Lo que ocurre en muchos países de América Latina comprueba, categóricamente, el divorcio entre autoridades y mayoría social, y explicaría la masiva desobediencia ciudadana. Chile está incendiado; Colombia no menos.

En el caso de Cuba probaría que ese vínculo fluido entre autoridades y población funciona satisfactoriamente pues la gente cuenta con un sistema de salud pública eficaz y con un racionamiento que cubre sus necesidades básicas, pese a  las enormes limitaciones materiales, fruto sobre todo del inhumano bloqueo estadounidense.

En el caso de Venezuela resulta criminal que Londres haya negado a Nicolas Maduro utilizar el oro venezolano guardado en el banco central en Londres para pagar alimentos y, sobre todo, medicamentos destinados a combatir la pandemia. Además, Caracas había renunciado a gestionar esos fondos y los cedía a la ONU.

Resulta entonces justificado debatir sobre la pertinencia de mantener el modelo neoliberal, de reformarlo o simplemente de descartarlo definitivamente como un engaño más del gran capital, convertido en tragedia para las mayorías sociales del planeta.

La realidad es una mayor y desmedida concentración de la riqueza, una pérdida considerable de legitimidad del orden social capitalista (con el preocupante resurgimiento del fascismo) y cuadros de pobreza y hasta de miseria en los mismos centros metropolitanos; el cuadro en la periferia es aún peor.

La pandemia desnuda esta situación, pone en su sitio, de la forma más dramática, todas las limitaciones y debilidades del sistema.

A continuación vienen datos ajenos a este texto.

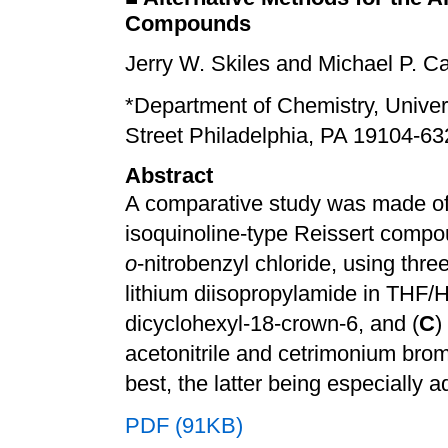
Compounds
Jerry W. Skiles and Michael P. C
*Department of Chemistry, Univer
Street Philadelphia, PA 19104-63
Abstract
A comparative study was made of t
isoquinoline-type Reissert compo
o
-nitrobenzyl chloride, using thre
lithium diisopropylamide in THF/
dicyclohexyl-18-crown-6, and (
C
)
acetonitrile and cetrimonium bro
best, the latter being especially 
PDF (91KB)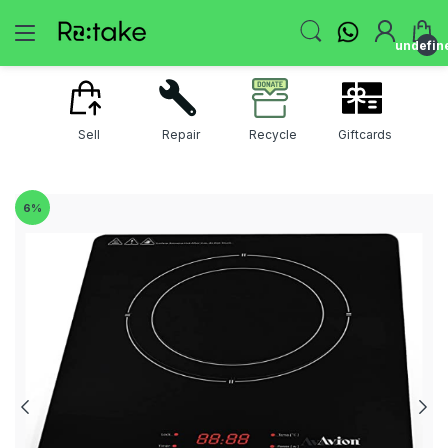
undefin
Sell
Repair
Recycle
Giftcards
6
%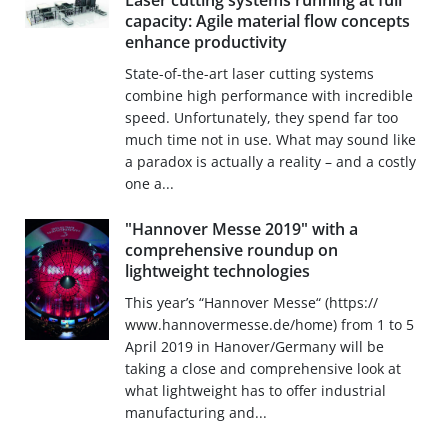
Laser cutting systems running at full
capacity: Agile material flow concepts
enhance productivity
State-of-the-art laser cutting systems
combine high performance with incredible
speed. Unfortunately, they spend far too
much time not in use. What may sound like
a paradox is actually a reality – and a costly
one a...
"Hannover Messe 2019" with a
comprehensive roundup on
lightweight technologies
This year’s “Hannover Messe“ (https://
www.hannovermesse.de/home) from 1 to 5
April 2019 in Hanover/Germany will be
taking a close and comprehensive look at
what lightweight has to offer industrial
manufacturing and...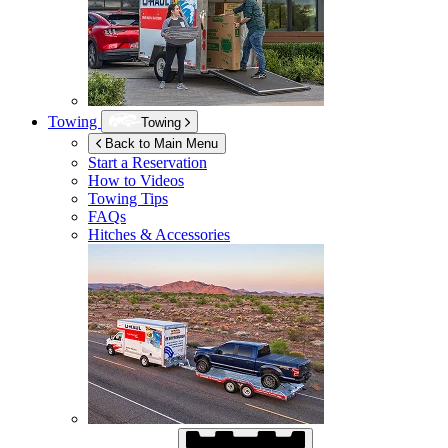
Towing
Towing
Back to Main Menu
Start a Reservation
How to Videos
Towing Tips
FAQs
Hitches & Accessories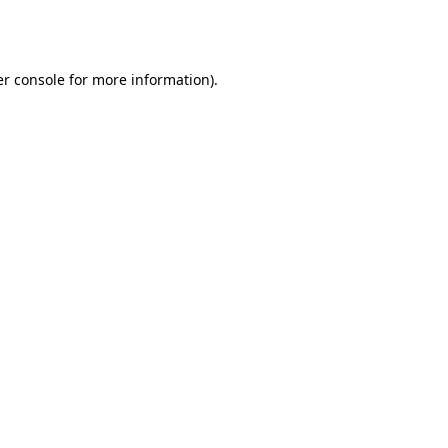
r console
for more information).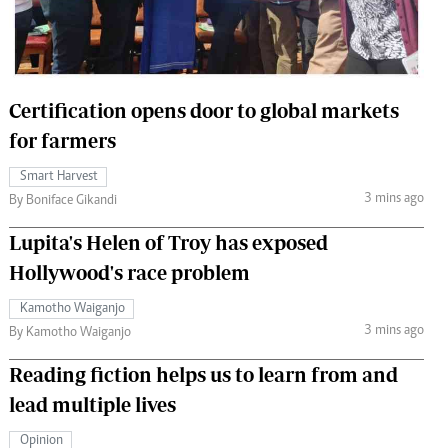
 Handball
The Standard Courier
urs
e
Certification opens door to global markets
for farmers
Smart Harvest
3 mins ago
Nairobian
By Boniface Gikandi
ion
Lupita's Helen of Troy has exposed
ey
Hollywood's race problem
Kamotho Waiganjo
3 mins ago
By Kamotho Waiganjo
Reading fiction helps us to learn from and
lead multiple lives
Opinion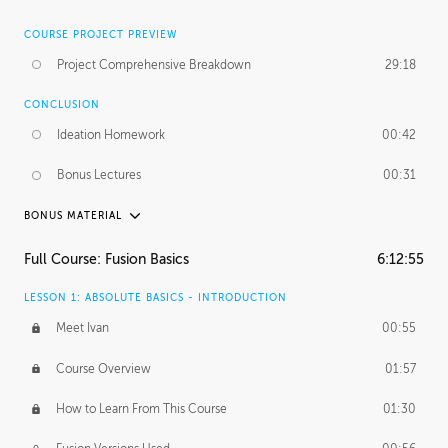
COURSE PROJECT PREVIEW
Project Comprehensive Breakdown
29:18
CONCLUSION
Ideation Homework
00:42
Bonus Lectures
00:31
BONUS MATERIAL
INTRODUCTION
Full Course: Fusion Basics
6:12:55
Using This Lesson
01:29
LESSON 1: ABSOLUTE BASICS - INTRODUCTION
FURTHER EXPLORING DESIGN
Meet Ivan
00:55
NURBS vs Polygons
03:43
Course Overview
01:57
Three Types of Continuity
00:34
How to Learn From This Course
01:30
Curve Continuity
01:30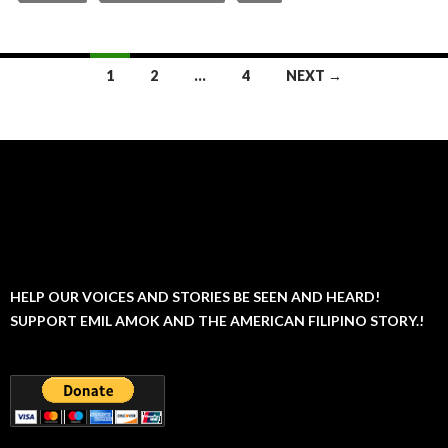
Posts
1
2
…
4
NEXT →
navigation
HELP OUR VOICES AND STORIES BE SEEN AND HEARD!
SUPPORT EMIL AMOK AND THE AMERICAN FILIPINO STORY.!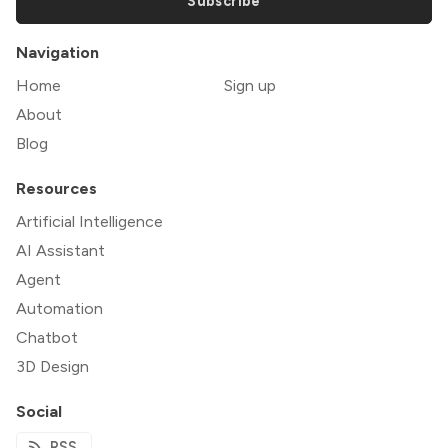
Subscribe
Navigation
Home
Sign up
About
Blog
Resources
Artificial Intelligence
AI Assistant
Agent
Automation
Chatbot
3D Design
Social
RSS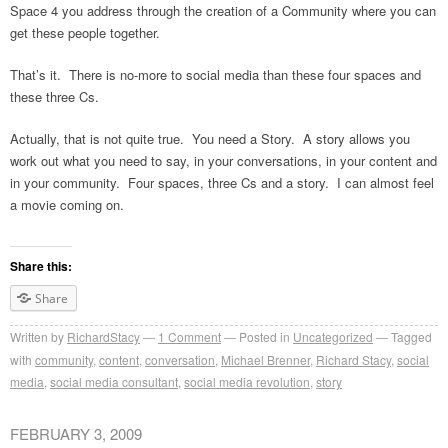
Space 4 you address through the creation of a Community where you can
get these people together.
That’s it. There is no-more to social media than these four spaces and
these three Cs.
Actually, that is not quite true. You need a Story. A story allows you
work out what you need to say, in your conversations, in your content and
in your community. Four spaces, three Cs and a story. I can almost feel
a movie coming on.
Share this:
Share
Written by
RichardStacy
1
Comment
Posted in
Uncategorized
Tagged
with
community
,
content
,
conversation
,
Michael Brenner
,
Richard Stacy
,
social
media
,
social media consultant
,
social media revolution
,
story
FEBRUARY 3, 2009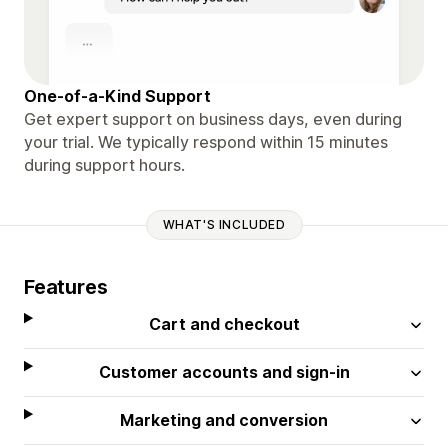
One-of-a-Kind Support
Get expert support on business days, even during
your trial. We typically respond within 15 minutes
during support hours.
WHAT'S INCLUDED
Features
Cart and checkout
Customer accounts and sign-in
Marketing and conversion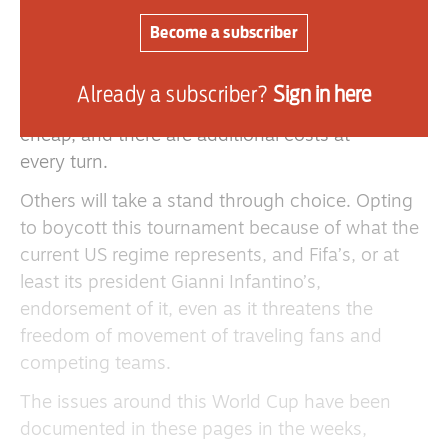
The cost of this World Cup has forced many to
miss the tournament as it is simply out of reach
Become a subscriber
financially. The cost of tickets is one thing, but
travel to and within the United States, Canada
Already a subscriber?
Sign in here
and Mexico, across a vast continent, is not
cheap, and there are additional costs at
every turn.
Others will take a stand through choice. Opting
to boycott this tournament because of what the
current US regime represents, and Fifa’s, or at
least its president Gianni Infantino’s,
endorsement of it, even as it threatens the
freedom of movement of traveling fans and
competing teams.
The issues around this World Cup have been
documented in these pages in the weeks,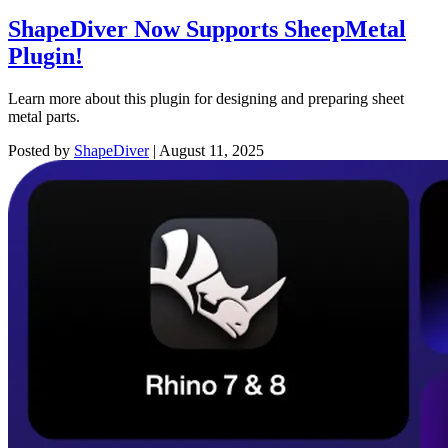
ShapeDiver Now Supports SheepMetal
Plugin!
Learn more about this plugin for designing and preparing sheet
metal parts.
Posted by
ShapeDiver
|
August 11, 2025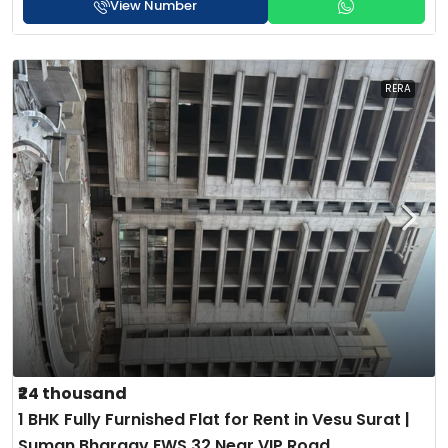
View Number
RERA
₹24 thousand
1 BHK Fully Furnished Flat for Rent in Vesu Surat |
Suman Bhargav EWS 32 Near VIP Road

Pero si las fuerzas sociales del trabajo no consiguen generar una correlación de fuerzas suficiente, el gran capital (nacional e internacional) impondrá  sus soluciones que van desde moderar el conjunto de factores que hacen funcionar el sistema en la actualidad o intensificarlas.

No sería prudente descartar el empeoramiento de las condiciones que tienen que soportar las mayorías. Por ende, no sería descartable proponer y buscar el desmantelamiento del actual orden de cosas y construir otro esencialmente diferente.